Firefly. In written form.
Ok, stop that! Let’s do a review!
If you haven’t followed the tales of the Kitty Jay, a mercenary–okay, freebooter–zepplin, it’s best not to start here. Most likely, you’ll understand it, but it is the capstone to a four-book series, and Wooding has done some nice things in this one, wrapping up both personal and political arcs. There’s also some baseline world-building that isn’t much explained, largely because it was done earlier in the series.
I hadn’t seen Firefly when I started this series, and honestly, all the reviews that mentioned it were lost on me. Now that I’ve seen the show, I understand–comparisons are unavoidable. We have a classic troupe of misfits with challenged pasts, a steampunk setting with flying airships and revolvers, and a frontier mentality. There’s a lot of humor, and a fair amount of daring and violence not exactly of their own making.

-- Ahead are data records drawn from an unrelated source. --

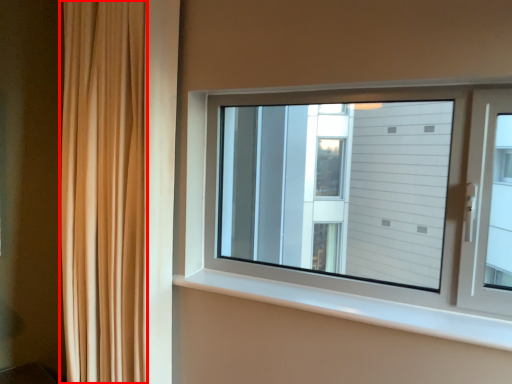
Question: From the image's perspective, what is the correct spatial relationship of curtain (annotated by the red box) in relation to window sill?

Choices:
 (A) above
 (B) below

Answer: (A)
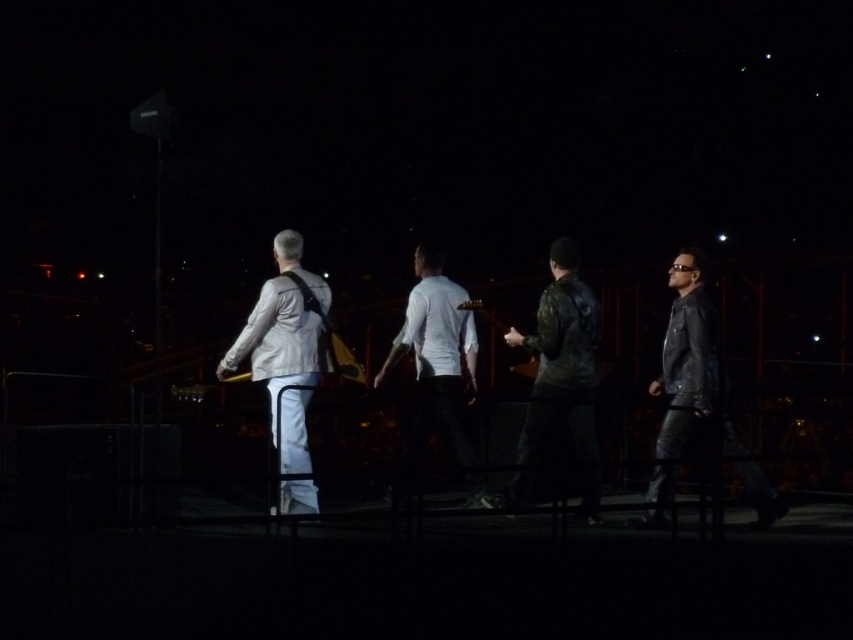
Can you confirm if leather jacket at right is wider than light gray fabric jacket at left?

Yes.

Is leather jacket at right bigger than light gray fabric jacket at left?

Indeed, leather jacket at right has a larger size compared to light gray fabric jacket at left.

Does point (669, 448) come behind point (271, 419)?

No, (669, 448) is in front of (271, 419).

The image size is (853, 640). What are the coordinates of `leather jacket at right` in the screenshot? It's located at [x=698, y=388].

Which is more to the left, leather jacket at right or white matte shirt at center?

white matte shirt at center

Locate an element on the screen. Image resolution: width=853 pixels, height=640 pixels. leather jacket at right is located at coordinates pos(698,388).

Can you confirm if leather jacket at center is positioned to the left of light gray fabric jacket at left?

In fact, leather jacket at center is to the right of light gray fabric jacket at left.

Describe the element at coordinates (561, 378) in the screenshot. The width and height of the screenshot is (853, 640). I see `leather jacket at center` at that location.

Locate an element on the screen. The width and height of the screenshot is (853, 640). leather jacket at center is located at coordinates (561, 378).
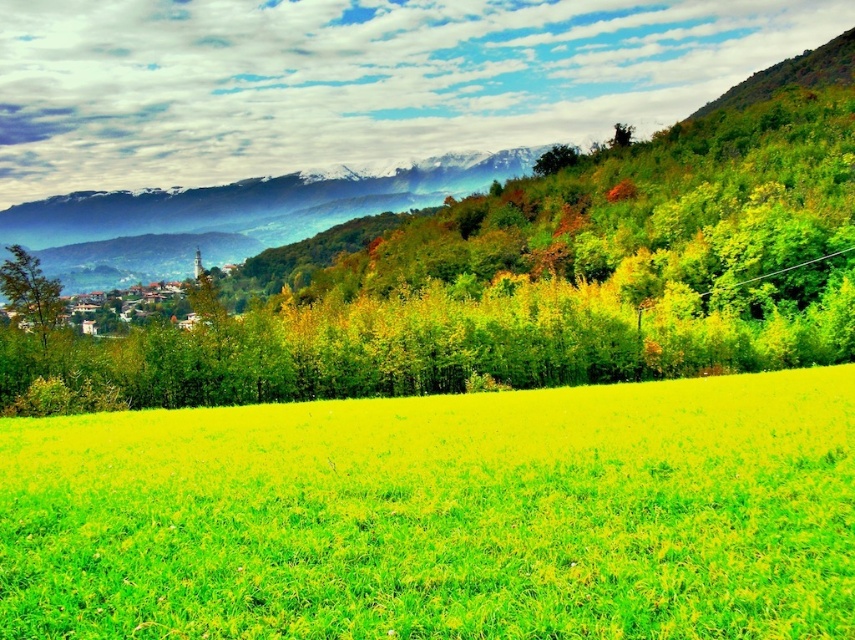
Who is taller, bright green grass at center or green matte tree at left?

With more height is green matte tree at left.

How much distance is there between bright green grass at center and green matte tree at left?

A distance of 108.78 feet exists between bright green grass at center and green matte tree at left.

Between point (3, 564) and point (16, 310), which one is positioned in front?

Positioned in front is point (3, 564).

Locate an element on the screen. The height and width of the screenshot is (640, 855). bright green grass at center is located at coordinates (441, 515).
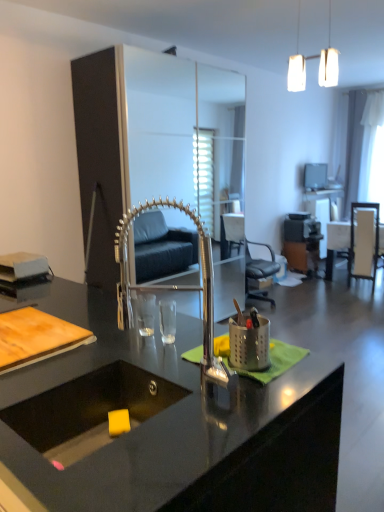
Question: In terms of height, does metallic brown computer desk at center look taller or shorter compared to black leather chair at center, acting as the 1th chair starting from the left?

Choices:
 (A) short
 (B) tall

Answer: (A)

Question: From the image's perspective, is metallic brown computer desk at center located above or below black leather chair at center, acting as the 1th chair starting from the left?

Choices:
 (A) above
 (B) below

Answer: (B)

Question: Estimate the real-world distances between objects in this image. Which object is closer to the black granite sink at center?

Choices:
 (A) matte silver television at upper right
 (B) white matte pendant lights at upper center
 (C) white glossy table at right, acting as the first table starting from the back
 (D) black leather chair at center, acting as the 1th chair starting from the left
 (E) metallic brown computer desk at center

Answer: (B)

Question: Estimate the real-world distances between objects in this image. Which object is farther from the polished chrome faucet at center?

Choices:
 (A) white glossy table at right, the 2th table in the front-to-back sequence
 (B) wooden chair at right, marked as the 1th chair in a right-to-left arrangement
 (C) matte silver television at upper right
 (D) black granite sink at center
 (E) metallic brown computer desk at center

Answer: (C)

There’s an attractive, roguish captain with a flexible sense of ethics, a flier who is enthusiastic with violence but incredibly dumb, a talented but shy pilot, a conflicted doctor, a conscience-ridden aristocrat on the run, a socially challenged mechanic and a loyal but somewhat passive first mate. There’s even a petite but seriously socially challenged kick-ass woman.
Bonus: one irritable alley-cat and a metal golem.
But Wooding goes deeper than Firefly was ever allowed by delving into the characters’ inner lives and their dysfunctional family. This is not a charming crew of lovable rogues–these crew members are seriously flawed. However, at this point in the series, they’ve each grown enough to start thinking about life beyond mere survival.
But, an interplanetary war has a way of intruding and making survival an issue.
Take those interpersonal dynamics and plunk them into an evolving war, ancient artifacts, and daemonologists and you have a read that kept me on the edge of my seat.
If character, world-building and plot are where it’s at for you, I highly recommend this series. I’m adding it to my own library.